Begin to learn more. Pat attention to your new seeds, but continue to visit and tend to the ones you previously planed. They need attention, even if they haven’t yet sprouted. Keep trying to play those challenging chords and rhythms while trying some new chords and rhythms.

Pay attention…
One day, while carefully planting some of those new seeds you got, you will notice that some of those earlier planted seeds will have begun to poke their little heads out of the ground. You may have even forgot you planted them.

You will be trying out a new chord, perhaps; reading a chart for a song you like, and without realizing it, you will have played several chords instinctually, without thinking about them, in perfect rhythm,as you were so focused on the upcoming, difficult chord.

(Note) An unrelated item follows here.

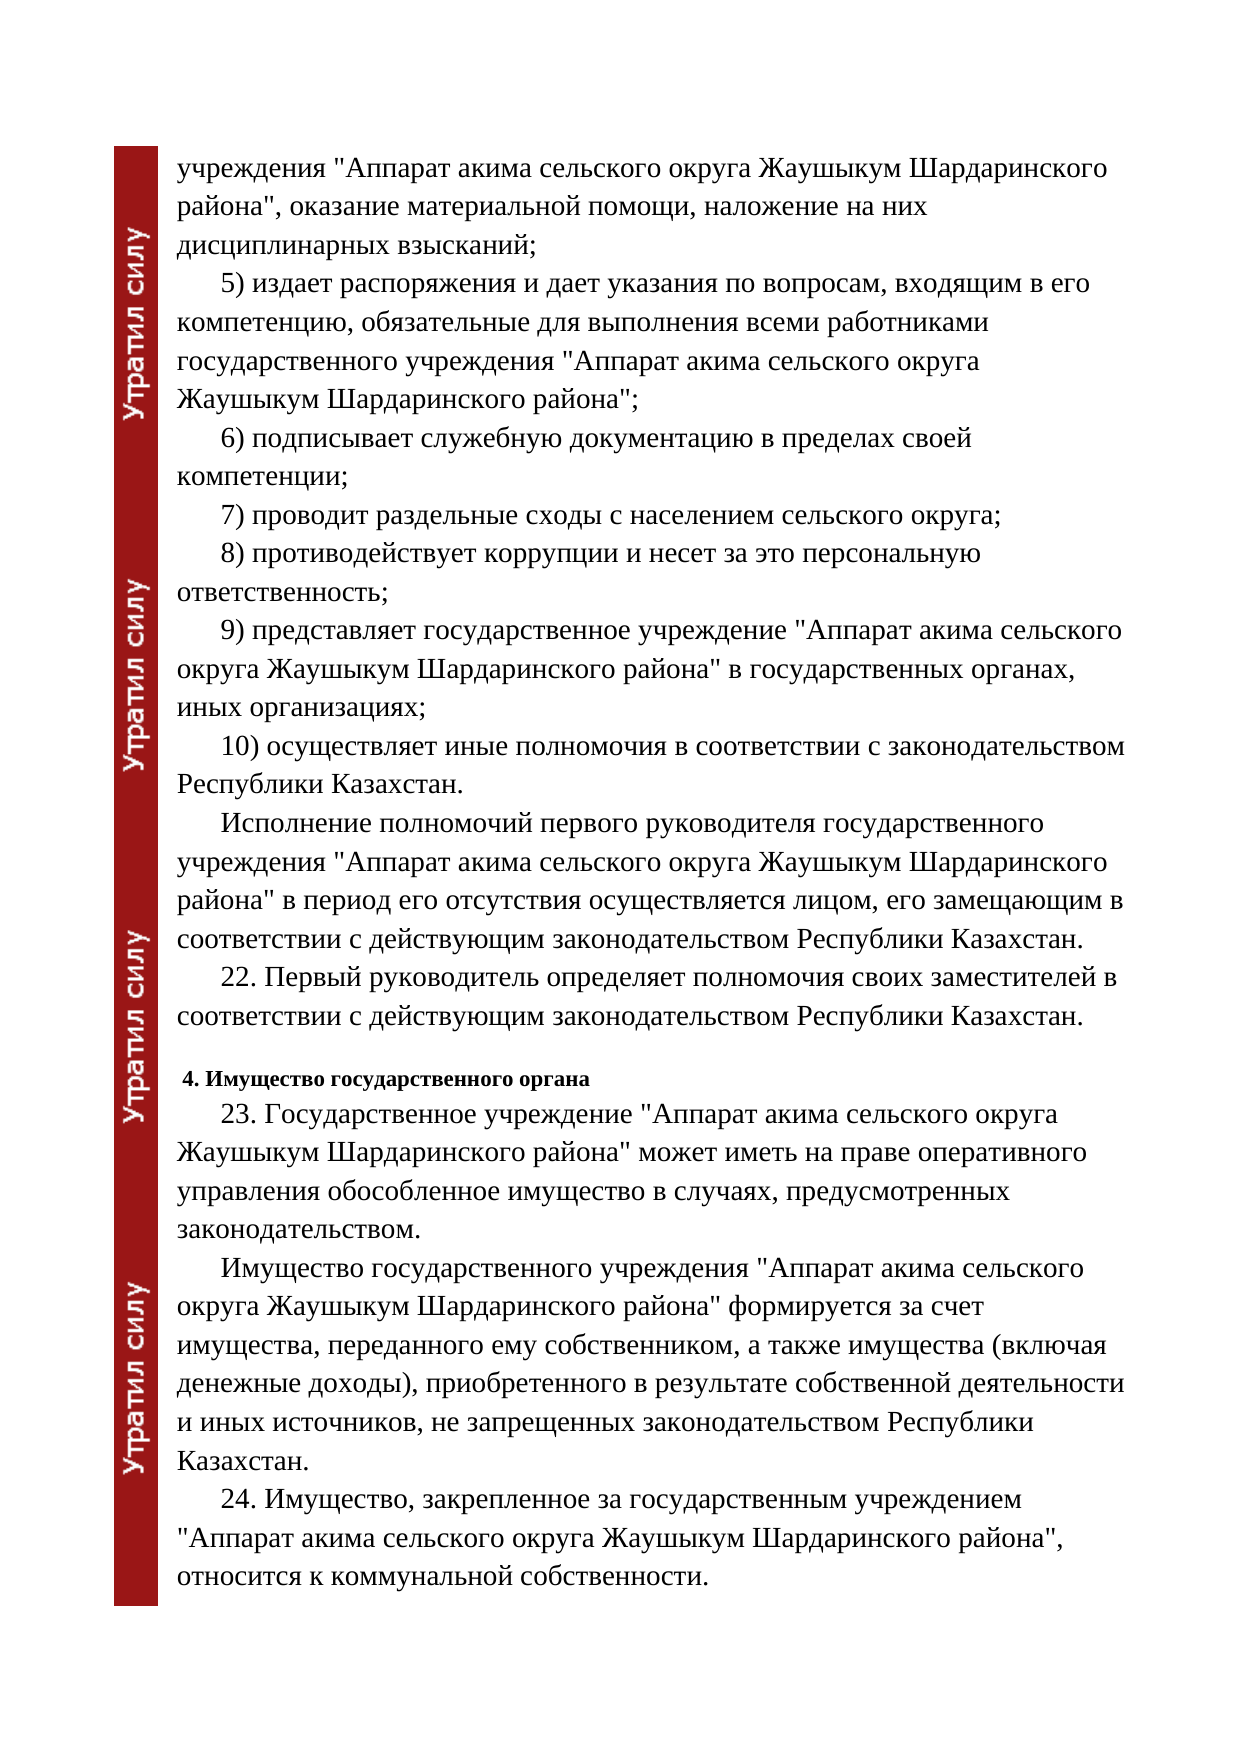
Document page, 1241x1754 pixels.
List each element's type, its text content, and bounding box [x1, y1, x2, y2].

You have successfully reaped your first harvest of musical skills. Don’t stop there – plant some more.


You might think this is wishful thinking on my part, and that you will “never get it“, but I urge you to first; believe you can do it, and then, try it.

I have observed so many students learn things while claiming that they haven’t, and it was only after I pointed out their achievements that they became aware of them.

Oh, and, by the way…

Me gustaría leer sus comentarios sobre este artículo.

(I would like to read your comments on this article.)

Practice By Yourself

July 22, 2016

How likely is it that someone is going to want to hear you play a particular passage of a song, a plucking pattern on just one chord, or scales, over and over for five or ten minutes before moving on to another repetitious snippet of music for another equal length of time?

“My God that’s monotonous,” they are likely to say. “ Why don’t you play a real song?”

But playing a song may not be what you need to work on.

Sometimes, what really is needed, is to focus on just one chord change, one strumming pattern, or a particular picking technique – and repetition is the key to building the muscle memory needed to flex your new skill while “playing a song.” What you need is encouragement and support – not the opposite.

So honor your commitment to being a better musician by setting aside some private time to practice and fine tune the details of your playing. Then, when you’re all warmed up and those new skills are better ingrained – you’ll be able to invite others into your space to play them “a real song.”